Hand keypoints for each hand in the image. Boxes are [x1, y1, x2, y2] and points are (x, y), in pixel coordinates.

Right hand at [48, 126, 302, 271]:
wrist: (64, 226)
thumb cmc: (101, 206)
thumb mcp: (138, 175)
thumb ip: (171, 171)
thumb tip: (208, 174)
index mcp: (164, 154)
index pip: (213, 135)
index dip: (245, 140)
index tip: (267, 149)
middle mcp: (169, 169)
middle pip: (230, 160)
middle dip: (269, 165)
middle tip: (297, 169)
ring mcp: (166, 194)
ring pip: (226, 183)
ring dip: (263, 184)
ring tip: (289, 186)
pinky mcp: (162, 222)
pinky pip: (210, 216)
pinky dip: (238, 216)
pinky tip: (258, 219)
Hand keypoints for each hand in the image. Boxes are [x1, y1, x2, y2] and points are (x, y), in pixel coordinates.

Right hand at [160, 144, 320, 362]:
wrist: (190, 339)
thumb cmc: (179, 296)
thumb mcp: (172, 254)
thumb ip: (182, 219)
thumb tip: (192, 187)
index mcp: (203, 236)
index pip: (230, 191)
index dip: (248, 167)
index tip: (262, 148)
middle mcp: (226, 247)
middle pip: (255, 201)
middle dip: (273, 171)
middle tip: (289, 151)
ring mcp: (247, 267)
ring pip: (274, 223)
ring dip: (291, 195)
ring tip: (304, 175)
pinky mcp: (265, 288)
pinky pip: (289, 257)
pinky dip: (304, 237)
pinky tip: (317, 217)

__________________________________________________

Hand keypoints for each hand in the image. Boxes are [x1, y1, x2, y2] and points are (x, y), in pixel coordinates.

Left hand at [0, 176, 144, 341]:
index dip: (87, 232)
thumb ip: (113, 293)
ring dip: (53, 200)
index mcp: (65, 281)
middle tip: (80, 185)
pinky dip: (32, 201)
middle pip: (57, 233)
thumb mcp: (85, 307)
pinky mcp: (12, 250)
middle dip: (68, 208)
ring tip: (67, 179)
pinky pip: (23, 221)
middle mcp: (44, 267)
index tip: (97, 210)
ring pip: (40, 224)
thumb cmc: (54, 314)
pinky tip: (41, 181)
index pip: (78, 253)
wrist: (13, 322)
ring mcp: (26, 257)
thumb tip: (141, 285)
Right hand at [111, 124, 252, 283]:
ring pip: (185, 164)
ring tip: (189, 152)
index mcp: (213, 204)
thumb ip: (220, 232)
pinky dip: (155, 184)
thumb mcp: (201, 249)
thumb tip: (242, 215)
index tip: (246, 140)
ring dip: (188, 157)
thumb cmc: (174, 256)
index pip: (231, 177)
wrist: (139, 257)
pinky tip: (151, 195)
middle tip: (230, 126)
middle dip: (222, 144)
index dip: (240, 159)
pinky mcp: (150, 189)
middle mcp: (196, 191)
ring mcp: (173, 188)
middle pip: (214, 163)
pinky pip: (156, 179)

__________________________________________________

What the task requires
I'd like the lines above from the one with "thumb ip: (182, 219)" up to and including the one with "pinky tip: (317, 217)" copied exactly, with no other lines.

Task answer
thumb ip: (182, 219)
thumb tip: (192, 187)
index mcp: (203, 236)
index pip: (230, 191)
index dip: (248, 167)
index tip: (262, 148)
middle mcp: (226, 247)
middle pip: (255, 201)
middle dip: (273, 171)
middle tip: (289, 151)
ring mcp: (247, 267)
ring pip: (274, 223)
ring dip: (291, 195)
ring tip: (304, 175)
pinky mcp: (265, 288)
pinky pip: (289, 257)
pinky dip: (304, 237)
pinky tip: (317, 217)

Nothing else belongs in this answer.